Иоганна Себастьяна заверили в Гамбурге, что его вы­ступления будут сочтены соискательскими. И хотя кон­курентов много, доброжелатели, и в их числе, конечно, влиятельный Ноймейстер, состоявший в совете церкви Иакова, не сомневались в победе Баха.

Судя по протоколам, совет заседал не раз. И вдруг в протоколе от 19 декабря объявлено, что вопреки мнению некоторых членов совета место органиста предоставлено не Баху, а другому претенденту. Доподлинно известно, как пылко и убежденно отстаивалась кандидатура кётен-ского органиста. Победила, однако, другая сила: 6 янва­ря 1721 года в церковную кассу была внесена сумма в 4000 марок. Кем? Купеческим сыном, одним из соиска­телей, в конце концов назначенным на должность орга­ниста. Сумма была внесена в благодарность за предостав­ленное прибыльное место!


В Дрездене царедворцы утаили от Баха вознагражде­ние за гастроли. В Гамбурге проявили себя корыстные церковные власти. При столкновении высокого искусст­ва Баха с миром выгоды, алчности, карьеристских инте­ресов дворцовые и церковные круги оказывались в род­стве, как слепки одной общественно-бюрократической модели.

Впрочем, сноровистым руководителям церкви св. Иако­ва не удалось замолчать эту скандальную историю. Воз­можно, и другие соискатели и их патроны были недо­вольны оборотом дела.

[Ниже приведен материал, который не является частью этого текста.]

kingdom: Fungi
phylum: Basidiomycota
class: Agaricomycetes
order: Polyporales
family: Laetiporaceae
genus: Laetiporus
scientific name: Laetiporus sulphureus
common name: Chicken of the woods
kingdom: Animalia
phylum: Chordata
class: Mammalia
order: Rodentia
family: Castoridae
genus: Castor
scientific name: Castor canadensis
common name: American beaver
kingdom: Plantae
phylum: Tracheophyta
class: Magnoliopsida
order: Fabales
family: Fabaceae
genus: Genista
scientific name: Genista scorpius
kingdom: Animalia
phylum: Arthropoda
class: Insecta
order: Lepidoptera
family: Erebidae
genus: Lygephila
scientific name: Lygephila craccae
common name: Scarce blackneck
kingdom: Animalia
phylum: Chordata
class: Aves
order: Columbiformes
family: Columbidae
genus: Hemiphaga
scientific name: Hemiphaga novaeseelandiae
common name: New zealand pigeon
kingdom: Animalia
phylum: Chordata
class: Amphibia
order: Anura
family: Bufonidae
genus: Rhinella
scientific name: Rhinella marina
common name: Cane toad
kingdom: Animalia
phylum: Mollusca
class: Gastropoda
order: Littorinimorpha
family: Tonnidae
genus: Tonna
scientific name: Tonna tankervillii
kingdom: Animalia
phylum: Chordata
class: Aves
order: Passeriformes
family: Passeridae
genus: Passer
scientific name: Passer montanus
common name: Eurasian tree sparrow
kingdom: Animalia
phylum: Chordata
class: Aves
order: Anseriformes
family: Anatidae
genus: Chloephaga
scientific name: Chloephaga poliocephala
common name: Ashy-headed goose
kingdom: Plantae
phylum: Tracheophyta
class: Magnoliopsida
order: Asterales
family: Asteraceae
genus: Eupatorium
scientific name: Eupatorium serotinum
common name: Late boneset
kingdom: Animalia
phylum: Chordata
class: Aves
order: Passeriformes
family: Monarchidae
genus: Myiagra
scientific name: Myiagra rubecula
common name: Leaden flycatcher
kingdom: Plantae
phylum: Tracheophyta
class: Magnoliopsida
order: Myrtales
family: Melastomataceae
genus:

Еще до внесения денег в кассу подоплека решения церковного совета стала известна близким делу людям. И вызвала возмущение у части гамбургского общества. Не сдержал негодования Эрдман Ноймейстер. Он дождал­ся праздника рождества. И во время своей проповеди привел место из Евангелия, повествующее о пении анге­лов при рождении Христа, и закончил свою речь выраже­нием глубокой уверенности, «что, если бы один из бес­плотных духов, божественно играя, пожелал бы сделать­ся нашим органистом, ему пришлось бы возвратиться на небо, если бы его карманы не были наполнены золотом».

Спустя шесть лет об этом случае поведал в книге «Музыкальный патриот» известный уже читателю Матте-сон. В общем-то скупой на похвалы Баху-композитору, но всегда восхищавшийся Бахом-исполнителем, Матте-сон писал:

«Припоминаю, как, вероятно, и прочие, что великий виртуоз... прибыв в великий город (так называли в те годы Гамбург. — С. М.), чтобы сделаться органистом, встретил себе конкурента в лице сына богатого негоциан­та, умевшего лучше обращаться с талерами, чем с музы­кальным инструментом, но которому было отдано пред­почтение».

Кто же стал избранником совета гамбургской церкви? С едва сдерживаемым гневом сто восемьдесят с лишним лет спустя молодой Альберт Швейцер написал об удач­ливом купеческом сыне: «Он, должно быть, и не подо­зревал, что этими деньгами заплатил и за свое место в любой биографии Баха, то есть приобрел бессмертие...»

Назовем и в нашем повествовании это имя и поставим его в списке «глухой славы» рядом с именем арнштадт-ского гимназиста Гейерсбаха и герцога Вильгельма Эрнста Веймарского: Иоганн Иоахим Хейтман.